Psychopathie, erläuterte Benecke, vereine die Merkmale des Narzissmus, der sich unter anderem durch Selbstüberhöhung und Fremdmanipulation zum eigenen Vorteil auszeichnet, und der antisozialen Persönlichkeitsstörung, bei der Betroffene verantwortungslos handeln, empathiefrei und risikofreudig sind und rücksichtslos ihre eigenen Ziele durchsetzen wollen. Zudem stellte Benecke die Psychopathie-Checkliste nach Robert Hare vor und ging auf einzelne Ausprägungen ein.
Eine Persönlichkeitsstörung entstehe durch eine gewisse genetische Veranlagung und eine entsprechende Umwelt, Letzteres besonders in der Kindheit. Eine "wichtige gesellschaftliche Message" laut Benecke ist, dass der Schutz von Kindern die beste Prävention sei. Denn viele straffällige Psychopathen hätten in der Kindheit emotionale wie körperliche Misshandlung erfahren.

Die Kriminalpsychologin beleuchtete in ihrem Vortrag auch Fehlannahmen über Psychopathen. Diese seien nicht immer hochintelligent oder zwangsläufig mit einem Tötungsdrang ausgestattet. Jedoch machten diese Eigenschaften Filme oder Romane mit Psychopathen so spannend.

Neben Einblicken in die Psyche und zur Wahrnehmung von Psychopathen zeigte Benecke ihrem Publikum auch Tricks, wie man einem Psychopathen oder Narzissten auf die Schliche kommen könne. Letztere geben beispielsweise oft vor, Experten in diversen Themen zu sein, etwa durch mehrere Studien. Dabei könne man etwa nachhaken, ob diese Ausbildungen auch erfolgreich abgeschlossen wurden. Auch auf das Nutzen nicht geschützter Berufsbezeichnungen wies Lydia Benecke hin. Ebenso die Vorgabe, einen klassischen Ausbildungsweg nicht nötig gehabt zu haben, sei verdächtig.

Ihren kurzweiligen Vortrag untermalte die Kriminalpsychologin mit Anekdoten aus ihrem Arbeitsalltag und Beispielen aus der Filmwelt zur Veranschaulichung. So sei der Disney-Film "Rapunzel – neu verföhnt" ein "Lehrfilm über emotionale Misshandlung". Die Comicfamilie der Panzerknacker sei ein Paradebeispiel für eine antisoziale Persönlichkeitsstörung.

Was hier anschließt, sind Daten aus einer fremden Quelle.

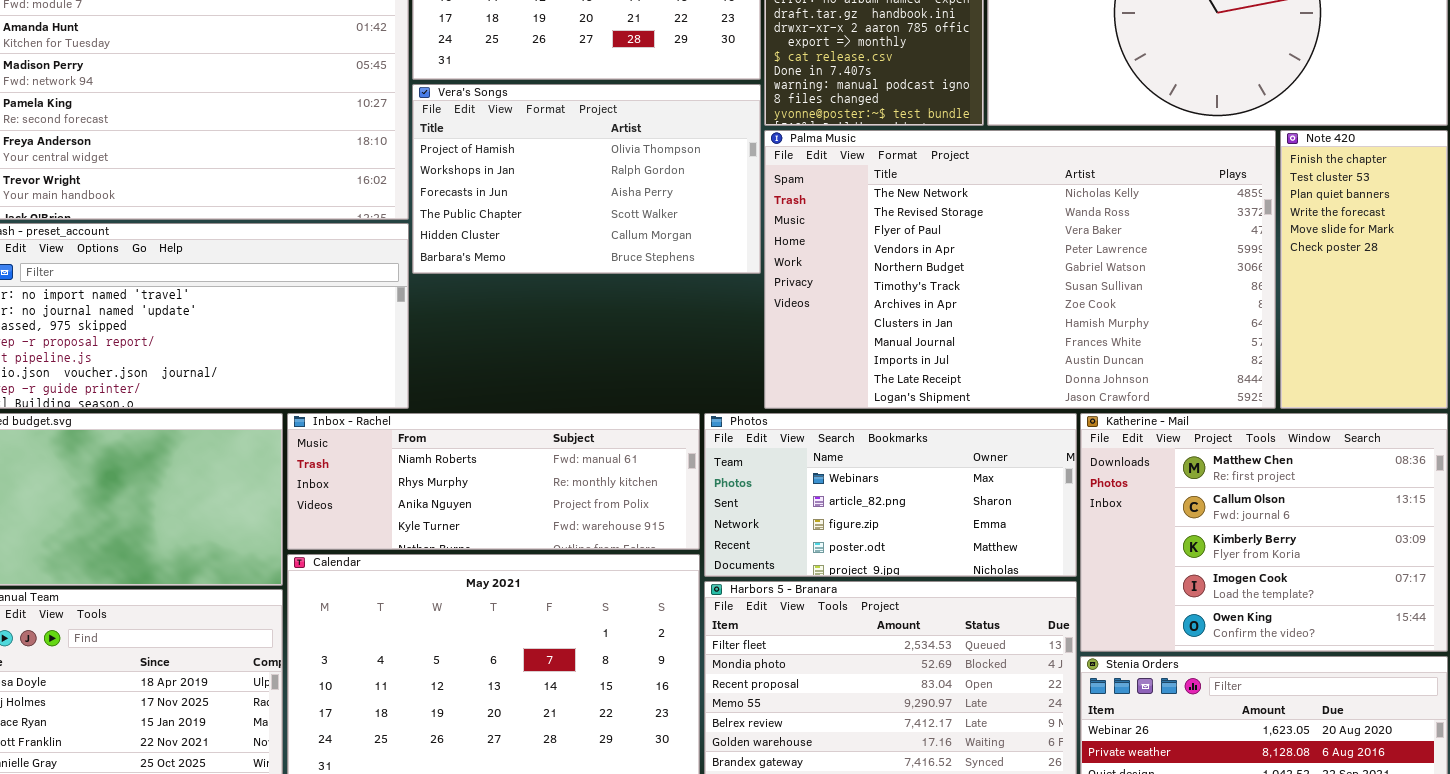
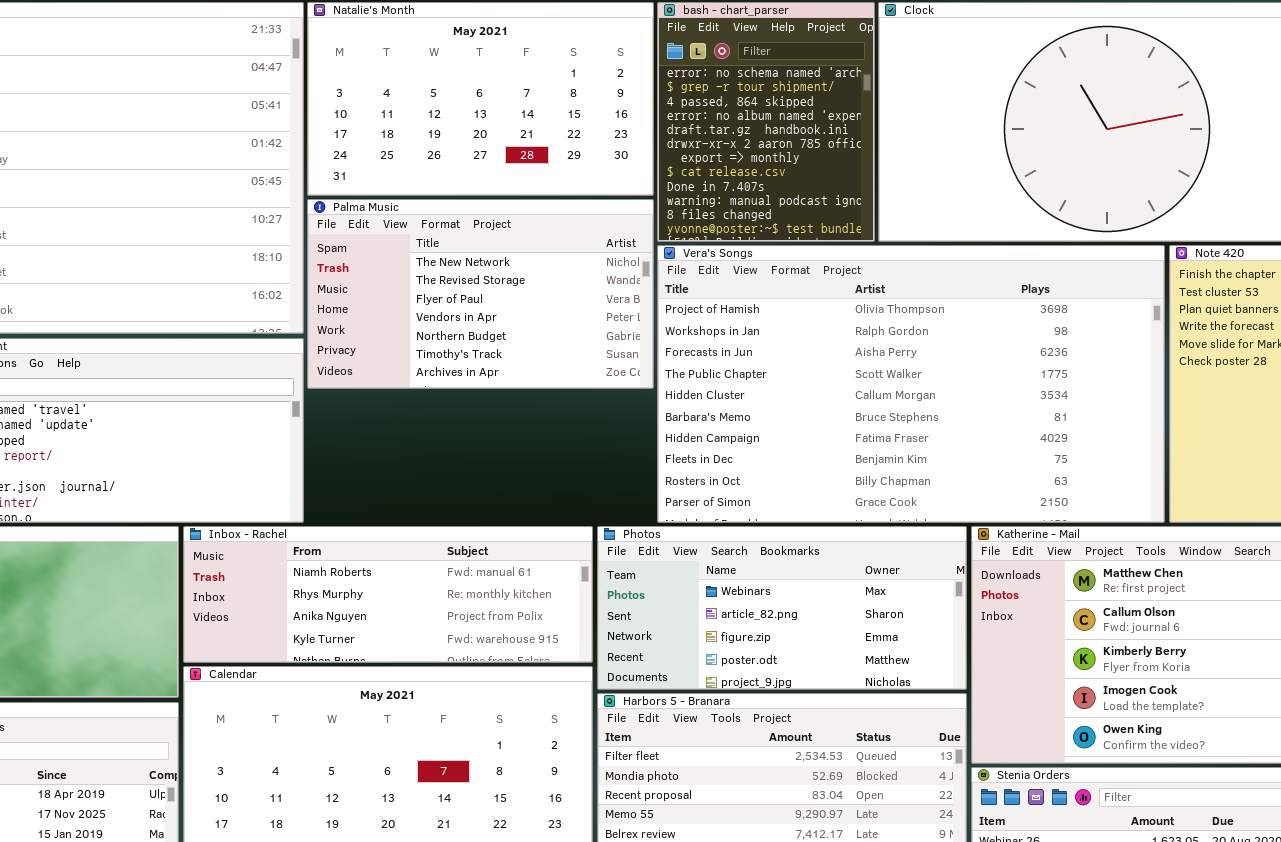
Vera's Songs: [412,84,761,274] -> [657,245,1165,523], moved, resized
Palma Music: [764,130,1276,409] -> [307,199,654,389], moved, resized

Nicht nur mit solchen Vergleichen brachte Lydia Benecke ihr Publikum zum Schmunzeln. Auch der Warnhinweis, bitte keine Ferndiagnosen zu stellen, wenn man bei diversen Psychopathie-Merkmalen sofort an den Ex-Partner, die Schwiegermutter oder den Chef denken müsse, entlockte manchem Zuhörer ein Lachen.

Auch häufig gestellte Fragen beantwortete Lydia Benecke, etwa, ob ihr Beruf in der Sexualstraftätertherapie gefährlich sei (statistisch gesehen nein; ein Unfall auf dem Weg zur Arbeit sei wahrscheinlicher) und ob man Ex-US-Präsident Donald Trump als Psychopathen deklarieren kann (man sollte keine Ferndiagnosen stellen; die Referentin gab aber eine Buchempfehlung zu dem Fall).

Zum Abschluss ihres Vortrags schilderte Lydia Benecke den Fall John William Cooper. Dieser steigerte zwischen 1985 und 1998 in seiner walisischen Heimat die Kriminalrate durch zahlreiche Einbrüche und Raubüberfälle sowie durch vier Morde, sexuelle Nötigungen und eine Vergewaltigung. Bei seinen Delikten ging er äußerst geschickt vor. Die Referentin schilderte die Hintergründe zu dem Fall und ging auch auf Coopers problematische Kindheit ein. Im Anschluss an den Vortrag hatten die Zuhörerinnen und Zuhörer die Möglichkeit, ein Foto mit Lydia Benecke zu machen und mit ihr ins Gespräch zu kommen.